=== Source text ===
──────
Known differences from R limma
pylimma is validated against R limma using pre-computed CSV fixtures
generated by tests/fixtures/generate_all_fixtures.R. The target
tolerance is rtol=1e-6, atol=1e-12 for deterministic statistics,
and a log10-scale comparison for p-values.
The sections below document every numerical gap that remains after porting.
Accepted differences
Four differences remain after porting. All four are statistical artefacts of numerical-algorithm choices, not porting bugs. All are quantified, reproducible, and inside published tolerances.
normexp saddle-point fit drifts up to ~2e-4 from R
normexp_fit(method="saddle") parameters match R within
rtol ~2e-4; the objective function value agrees to
rtol ~6e-9. method="mle" matches R to rel ~2e-13;
method="rma", method="rma75", and normexp_signal all match
R at floating-point precision.
Root cause. scipy’s Nelder-Mead and R’s nmmin share the same
algorithm and initial simplex but use different termination rules. R
uses a relative f-range VH - VL < intol * (|VL| + intol) with
intol = sqrt(eps) = 1.49e-8, giving convtol ~4e-4 at the
saddle objective scale (f ~ 25000). scipy uses absolute
fatol=1e-4 and xatol=1e-4. scipy consequently runs a few
iterations further and lands at a slightly better f at a different
point on the flat saddle-likelihood plateau.
──────
=== Data extracts ===
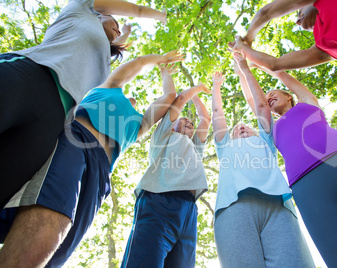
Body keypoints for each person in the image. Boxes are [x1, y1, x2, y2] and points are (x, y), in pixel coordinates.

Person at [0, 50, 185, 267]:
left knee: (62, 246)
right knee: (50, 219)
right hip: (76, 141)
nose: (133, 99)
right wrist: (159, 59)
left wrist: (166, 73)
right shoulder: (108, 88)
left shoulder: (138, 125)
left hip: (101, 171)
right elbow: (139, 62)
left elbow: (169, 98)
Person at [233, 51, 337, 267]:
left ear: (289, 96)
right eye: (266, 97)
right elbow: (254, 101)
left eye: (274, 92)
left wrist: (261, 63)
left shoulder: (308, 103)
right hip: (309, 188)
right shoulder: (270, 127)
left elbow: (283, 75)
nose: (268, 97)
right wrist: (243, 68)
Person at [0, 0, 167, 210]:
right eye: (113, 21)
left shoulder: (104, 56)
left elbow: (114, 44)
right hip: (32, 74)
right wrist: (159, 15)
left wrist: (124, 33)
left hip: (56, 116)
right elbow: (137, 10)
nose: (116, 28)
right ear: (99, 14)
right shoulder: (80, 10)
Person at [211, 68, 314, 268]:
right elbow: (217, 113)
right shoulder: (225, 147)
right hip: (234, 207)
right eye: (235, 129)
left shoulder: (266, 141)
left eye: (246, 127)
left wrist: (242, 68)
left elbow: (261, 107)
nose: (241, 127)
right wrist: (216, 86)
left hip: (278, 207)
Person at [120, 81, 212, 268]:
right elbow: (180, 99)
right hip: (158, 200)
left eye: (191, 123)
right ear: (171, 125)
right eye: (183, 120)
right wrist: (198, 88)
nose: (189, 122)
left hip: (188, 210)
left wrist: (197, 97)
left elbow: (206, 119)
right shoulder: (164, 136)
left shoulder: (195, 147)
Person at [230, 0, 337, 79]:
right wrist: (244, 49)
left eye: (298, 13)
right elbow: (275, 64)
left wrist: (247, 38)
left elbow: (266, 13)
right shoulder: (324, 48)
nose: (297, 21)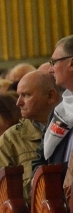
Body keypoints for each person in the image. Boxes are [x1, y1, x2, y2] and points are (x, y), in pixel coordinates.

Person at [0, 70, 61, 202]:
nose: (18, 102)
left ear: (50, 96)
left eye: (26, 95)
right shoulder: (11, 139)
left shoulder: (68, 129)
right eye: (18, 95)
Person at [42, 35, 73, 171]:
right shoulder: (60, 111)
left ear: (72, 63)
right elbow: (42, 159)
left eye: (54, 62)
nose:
──────
=== List of tasks ===
• A. Answer the following from the pylimma text on differences from R limma:
(i) What tolerances are targeted for deterministic statistics?
(ii) To what relative precision does method="mle" match R?
(iii) What absolute tolerances does scipy use for Nelder-Mead termination?
• B. Write the next part of the pylimma text on differences from R limma, picking up after its final sentence.

=== Responses ===
• A.
(i) rtol=1e-6 and atol=1e-12.
(ii) rel ~2e-13.
(iii) fatol=1e-4 and xatol=1e-4.

• B.
Tolerance. Parity tests for method="saddle" use
rtol=1e-3. All other normexp methods are at rtol=1e-10 or
better.
normalize_vsn output drifts up to ~2.4e-4 from R/vsn 3.66.0
normalize_vsn matches R’s normalizeVSN (which delegates to
the Bioconductor vsn package) within rtol ~2.4e-4. The
transform formula and hoffset rescaling are bit-faithful: at
R’s converged parameters pylimma reproduces R’s output to
rtol ~1e-7 (verified by
TestNormalizeVSNRParity::test_transform_at_r_params_matches_r_to_machine_precision).
The remaining drift comes entirely from the L-BFGS-B optimisation
step.
Root cause. The vsn profile log-likelihood is asymptotically
flat under a uniform shift in the per-column scale parameter
b. In the large-y limit arsinh(z) ~ log(2 z) = log(2) +
b + log(y), so a uniform shift adds the same constant to every
transformed cell, the row-mean centring absorbs it, and the
per-stratum hoffset = log2(2 * exp(mean(b))) rescaling absorbs
it again at the end. The likelihood becomes asymptotically flat
under that direction. R/vsn calls LINPACK’s lbfgsb and
pylimma calls scipy.optimize.minimize(method="L-BFGS-B");
under the same loose convergence tolerances the two
implementations land at different points along the flat valley
despite reporting near-identical negative log-likelihood
(typically agreeing to four decimal places). Because the
absorption is exact only asymptotically, the residual disagreement
in the transformed output at finite y is the figure quoted
above.
Tolerance. Parity tests for normalize_vsn use
rtol=5e-4 for the end-to-end output and rtol=1e-6 for the
transform-at-R-params verification.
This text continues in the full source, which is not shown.